- **WHAT THE TASK REQUIRES**
Among the entries below, count the lines that contain the word "down". Respond with the count only.

- **SOURCE MATERIAL**
◆ ◆ ◆ ◆ ◆
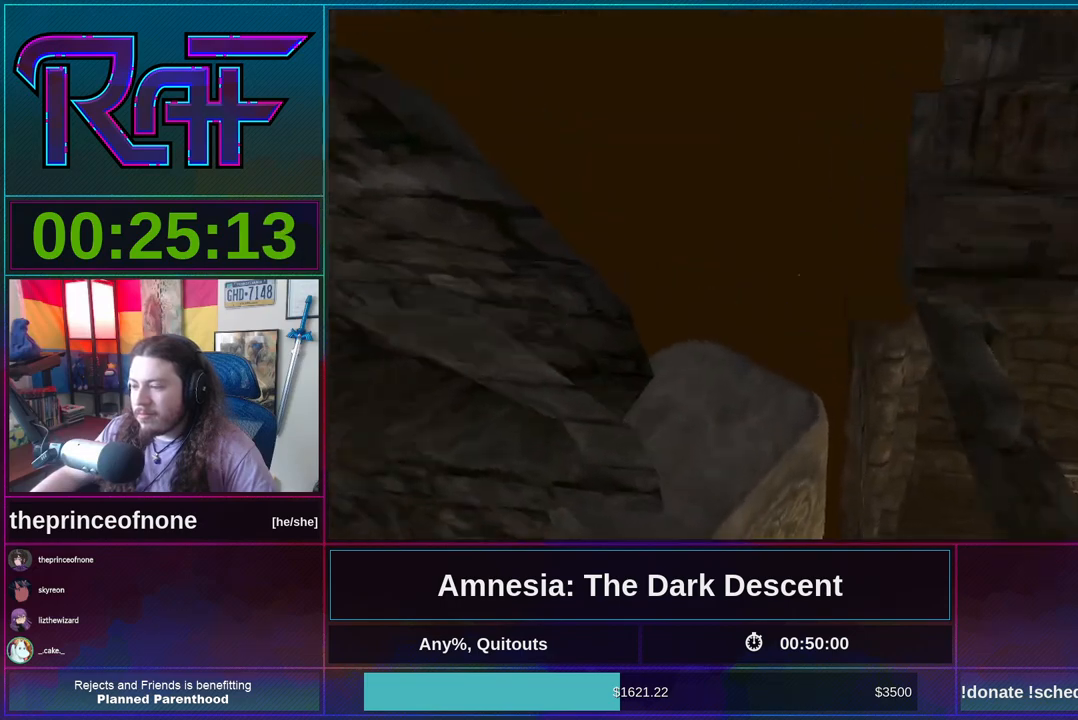
{"keys": ["shift", "w"], "mouse": [], "events": [[267, "d", "up"]]}
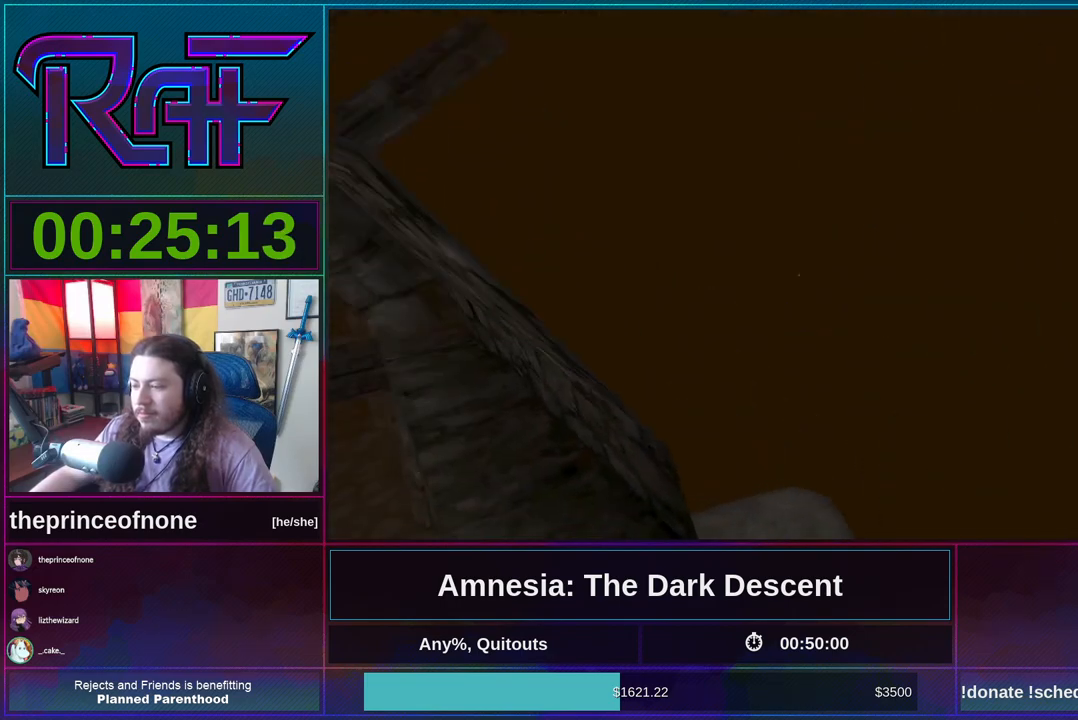
{"keys": ["shift", "w"], "mouse": [], "events": [[167, "d", "down"], [317, "d", "up"]]}
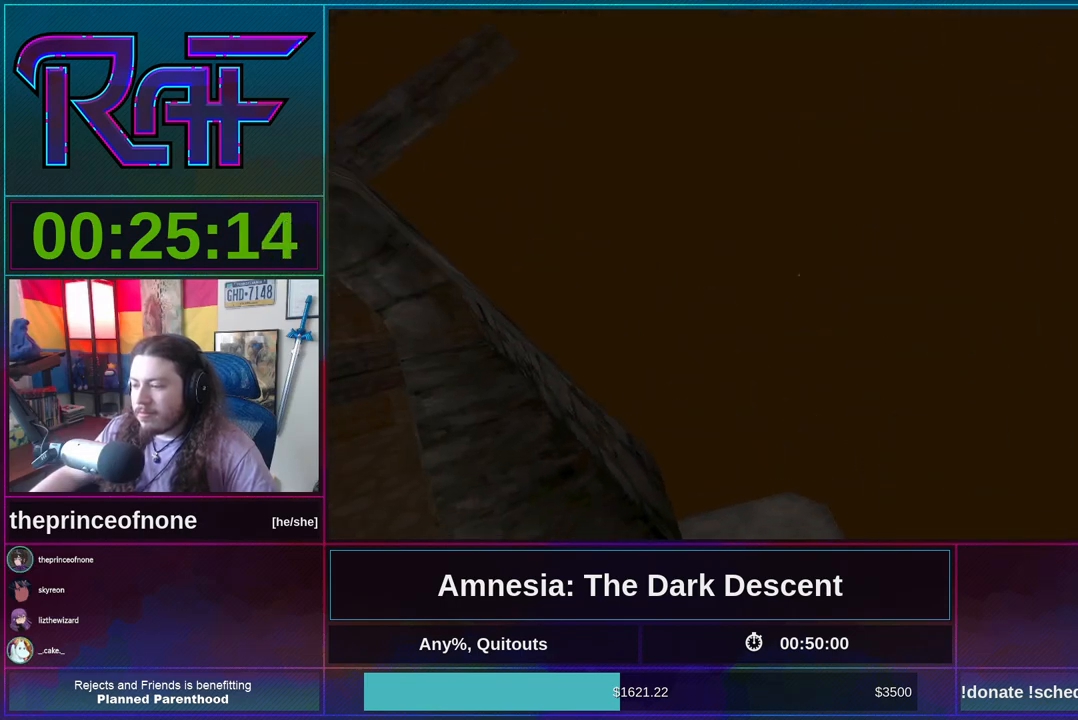
{"keys": ["shift", "w"], "mouse": [], "events": [[83, "d", "down"], [217, "d", "up"]]}
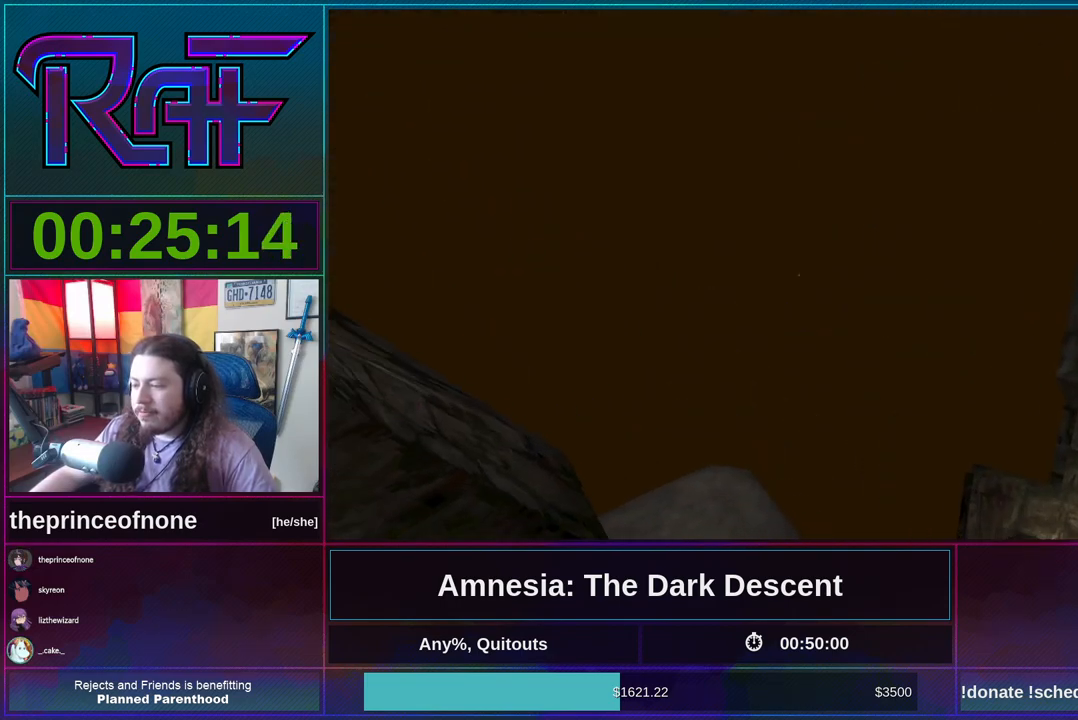
{"keys": ["shift", "w"], "mouse": [], "events": []}
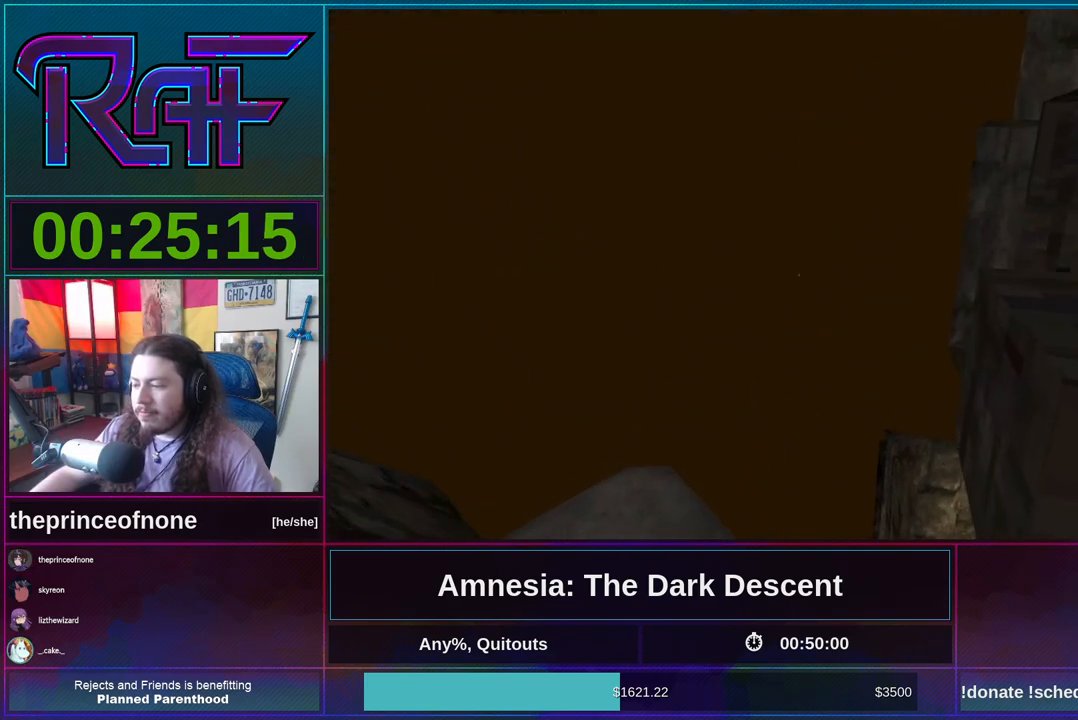
{"keys": [], "mouse": [], "events": [[117, "w", "up"], [183, "shift", "up"], [350, "w", "down"], [450, "mouse_wheel_down", "down"], [483, "mouse_wheel_down", "up"], [483, "w", "up"]]}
◆ ◆ ◆ ◆ ◆
- **OUTPUT BELOW**
3